Text segment –
I'm not sure I understand where the actual parser framework (e.g. GLR) comes
into play here. Are you suggesting that some patterns you are looking for
should have a direct representation in the GLR grammar ?

The way I use 'introspection' is very generic: A means to analyze source
code, i.e. a set / layers of representations that can be used to search
for patterns, perform some actions (such as translation), etc.

I'm arguing in favor of python here because introspection typically involves
a number of steps to be performed in a specific workflow (a 'processor pipeline',
as I call it in synopsis). While the individual processors may be written in C++
or python, the wiring into a specific pipeline is easily done in little python
scripts, by means of a domain-specific language (just a subset of python) that
makes it easy to fine-tune the behavior of the tool.

There are other tools written for a more specific task in the same domain,
such as pyste or pyplusplus, which use python scripting to define language
bindings for C++ APIs to python APIs (using boost.python).
While these are currently still using gccxml as C++ frontend, I hope that
once the new C++ frontend is sufficiently complete, synopsis can offer similar
facilities.

Another domain this is useful in is source-to-source translation as originally
done by OpenC++ (see http://citeseer.ist.psu.edu/chiba95metaobject.html), or
nowadays AspectC++ (see http://www.aspectc.org/). These tools operate on an
augmented C++ grammar, i.e. the processing instructions are embedded right
into the source code language.

I believe it is easier to keep the target language and the language processing
instructions are expressed in separate, both, for the developer of the code,
as well as for the developer of the tool that is to translate it.

I have hopes that here, too, Synopsis could become useful.

Regards,
		Stefan

-- 

      ...ich hab' noch einen Koffer in Berlin...

Extracted information –
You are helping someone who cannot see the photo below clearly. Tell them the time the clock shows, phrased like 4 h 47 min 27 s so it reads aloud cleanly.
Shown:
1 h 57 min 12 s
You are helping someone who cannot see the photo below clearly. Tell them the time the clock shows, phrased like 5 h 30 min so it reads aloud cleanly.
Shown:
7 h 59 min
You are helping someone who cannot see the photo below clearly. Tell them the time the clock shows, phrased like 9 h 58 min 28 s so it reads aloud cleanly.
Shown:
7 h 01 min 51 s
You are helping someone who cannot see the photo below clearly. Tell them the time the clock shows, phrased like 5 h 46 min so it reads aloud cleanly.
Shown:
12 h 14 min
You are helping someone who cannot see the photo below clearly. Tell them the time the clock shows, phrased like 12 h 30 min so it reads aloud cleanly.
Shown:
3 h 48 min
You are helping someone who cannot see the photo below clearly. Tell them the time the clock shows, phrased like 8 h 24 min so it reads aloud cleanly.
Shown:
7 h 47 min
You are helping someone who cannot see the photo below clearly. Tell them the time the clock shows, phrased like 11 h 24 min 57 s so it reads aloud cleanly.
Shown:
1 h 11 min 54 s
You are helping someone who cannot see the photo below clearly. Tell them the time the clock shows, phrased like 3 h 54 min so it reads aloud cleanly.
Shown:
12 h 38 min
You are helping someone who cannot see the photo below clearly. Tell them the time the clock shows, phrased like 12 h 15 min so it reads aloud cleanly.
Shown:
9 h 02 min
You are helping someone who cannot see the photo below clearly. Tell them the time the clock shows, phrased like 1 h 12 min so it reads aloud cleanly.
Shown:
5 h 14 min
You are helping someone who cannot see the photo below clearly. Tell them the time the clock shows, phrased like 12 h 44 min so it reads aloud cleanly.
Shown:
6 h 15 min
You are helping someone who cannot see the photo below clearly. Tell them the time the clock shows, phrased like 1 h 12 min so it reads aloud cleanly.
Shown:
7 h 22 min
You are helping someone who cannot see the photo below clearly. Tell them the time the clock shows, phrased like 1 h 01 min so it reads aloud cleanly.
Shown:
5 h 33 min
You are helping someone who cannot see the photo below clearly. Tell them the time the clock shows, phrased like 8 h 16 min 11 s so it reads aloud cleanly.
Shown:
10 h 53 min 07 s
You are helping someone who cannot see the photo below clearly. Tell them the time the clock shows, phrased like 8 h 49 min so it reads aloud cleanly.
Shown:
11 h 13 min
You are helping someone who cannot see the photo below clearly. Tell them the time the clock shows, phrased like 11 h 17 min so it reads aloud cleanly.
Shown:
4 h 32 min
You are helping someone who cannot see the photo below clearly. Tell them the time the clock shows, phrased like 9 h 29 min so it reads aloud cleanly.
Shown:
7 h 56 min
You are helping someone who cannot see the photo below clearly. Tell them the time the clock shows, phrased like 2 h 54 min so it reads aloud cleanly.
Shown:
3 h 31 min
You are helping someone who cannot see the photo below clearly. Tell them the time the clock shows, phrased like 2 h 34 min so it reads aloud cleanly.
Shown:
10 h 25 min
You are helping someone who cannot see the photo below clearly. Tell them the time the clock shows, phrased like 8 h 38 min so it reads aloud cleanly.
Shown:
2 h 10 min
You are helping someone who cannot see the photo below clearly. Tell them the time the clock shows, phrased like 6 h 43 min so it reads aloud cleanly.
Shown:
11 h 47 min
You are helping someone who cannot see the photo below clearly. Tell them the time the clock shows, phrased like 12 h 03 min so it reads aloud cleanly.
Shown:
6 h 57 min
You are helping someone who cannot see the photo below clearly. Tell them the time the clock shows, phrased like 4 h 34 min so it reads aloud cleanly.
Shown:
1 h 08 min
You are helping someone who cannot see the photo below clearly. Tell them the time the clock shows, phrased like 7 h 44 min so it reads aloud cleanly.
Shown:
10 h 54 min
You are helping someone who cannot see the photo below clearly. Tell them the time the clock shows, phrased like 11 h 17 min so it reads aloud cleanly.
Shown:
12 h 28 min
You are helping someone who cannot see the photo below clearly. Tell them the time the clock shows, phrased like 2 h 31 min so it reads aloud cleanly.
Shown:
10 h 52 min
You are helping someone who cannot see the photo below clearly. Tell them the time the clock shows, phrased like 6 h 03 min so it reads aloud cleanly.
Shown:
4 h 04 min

Requirement 1 –
From the post about C++ source introspection, echo the passage between "The way I use" and "APIs (using boost.python).", inclusive.
Requirement 2 –
According to the post about C++ source introspection, which C++ frontend do pyste and pyplusplus currently use?

Full response 1 –
The way I use 'introspection' is very generic: A means to analyze source
code, i.e. a set / layers of representations that can be used to search
for patterns, perform some actions (such as translation), etc.

I'm arguing in favor of python here because introspection typically involves
a number of steps to be performed in a specific workflow (a 'processor pipeline',
as I call it in synopsis). While the individual processors may be written in C++
or python, the wiring into a specific pipeline is easily done in little python
scripts, by means of a domain-specific language (just a subset of python) that
makes it easy to fine-tune the behavior of the tool.

There are other tools written for a more specific task in the same domain,
such as pyste or pyplusplus, which use python scripting to define language
bindings for C++ APIs to python APIs (using boost.python).

Full response 2 –
They use gccxml.